The Notting Hill of today is a very different Notting Hill in which the 11-year-old Kingston-born Phillips stumbled upon photography after he was given a Kodak camera pawned from a black American G.I. Over the years, and with his family bathroom as a darkroom, he used it, not so much for career aspirations but to simply document the growing Caribbean community around him - race riots, carnival and slum housing that, in part, gave way to a road redevelopment, the Westway Flyover.

"It wasn't until they caught up with me recently, they took me out of retirement and caught up with me that they realised that I had this archive of this area. It was just for my own personal interest.Throughout this time, I'd just document it from my own point of view and up till then we (the Caribbean community) hadn't documented our side of the story," Smokey told The Sunday Gleaner during an interview in a Notting Hill cafe back in July.

And it is because of his modest aspirations that his work - an everyday photographic documentation of the Caribbean community over several decades- has become so valuable.

But for years, his archives laid under his bed gathering dust. As Smokey bemoans, shots of Bob Marley and even those of Jimi Hendrix strolling down Notting Hill's famous Portobello Road with fellow guitarist Eric Clapton, days before Hendrix died are all gone, lost as he moved between squat housing.Added to this is the fact that his work had failed to attract interest from the photographic industry and the art scene.

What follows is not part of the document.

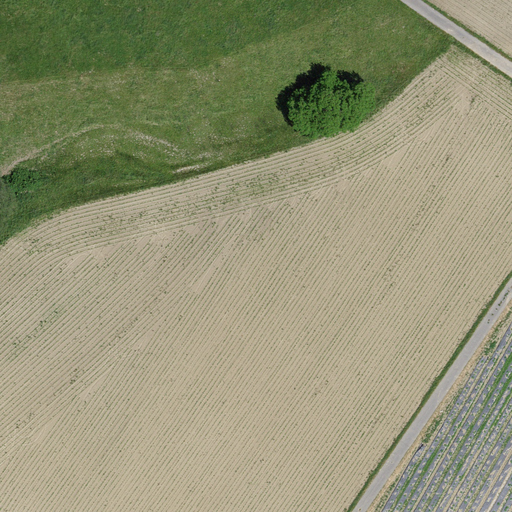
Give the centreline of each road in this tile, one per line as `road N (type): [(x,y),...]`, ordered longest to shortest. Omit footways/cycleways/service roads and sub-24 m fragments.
road 1 (track): [(511,291),(360,511)]
road 2 (track): [(405,0),(511,72)]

Back then, there was no interest, he said. The lack of work led him to Italy where he worked for eight years as a paparazzi photographer and after that he ran Smokey's Joe's Diner in Wandsworth, South London from where he earned his nickname.

"This was why I feel very bitter about it because 30 years ago all the doors were shut, they said, 'I haven't got a name'. I won't say it's racism but you can figure it out for yourself. When we had the last exhibition we wrote to all the art critics and none turned up and we only got two reviews ... This is the first time that I've had my own exhibition but I've had all this for the last 30 years!" he said.

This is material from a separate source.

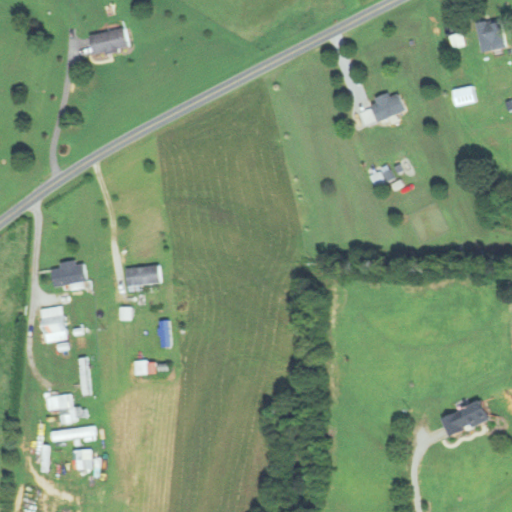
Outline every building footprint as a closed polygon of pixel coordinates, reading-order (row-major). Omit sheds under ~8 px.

The exhibition, "Roots to Reckoning" together with a book of the same name, held at the Museum of London last year and shared with two other Jamaican-British photographers Armet Francis and Neil Kenlock, attracted over 150,000 visitors and revived his career. One visitor, Greek film student Nike Hatzidimou, was so impressed, that she decided to make a short film 'Rootical' about Phillips and his work, that won an award at last year's Portobello Film Festival, part of Notting Hill.

"Roots to Reckoning", may reach Jamaica as early as May, 2007, as sponsorship permitting. The Institute of Jamaica is currently negotiating to bring the exhibition here which, said Museum Director Wayne Modest, will coincide with the Institute's efforts to commemorate the bicentenary of the end of the slave trade, by depicting the influence of the Diaspora abroad.

"For us in Jamaica it will be a very powerful show, it will help us understand how families lived, as Stuart Hall said it in the "Belly of the Beast," or the motherland as some put it. Also for returning residents it will be a powerful show that will help them engage with their past," said Modest.

Modest hopes that the photographs can be added to the National Collection as recognition of the history of Jamaicans in the United Kingdom.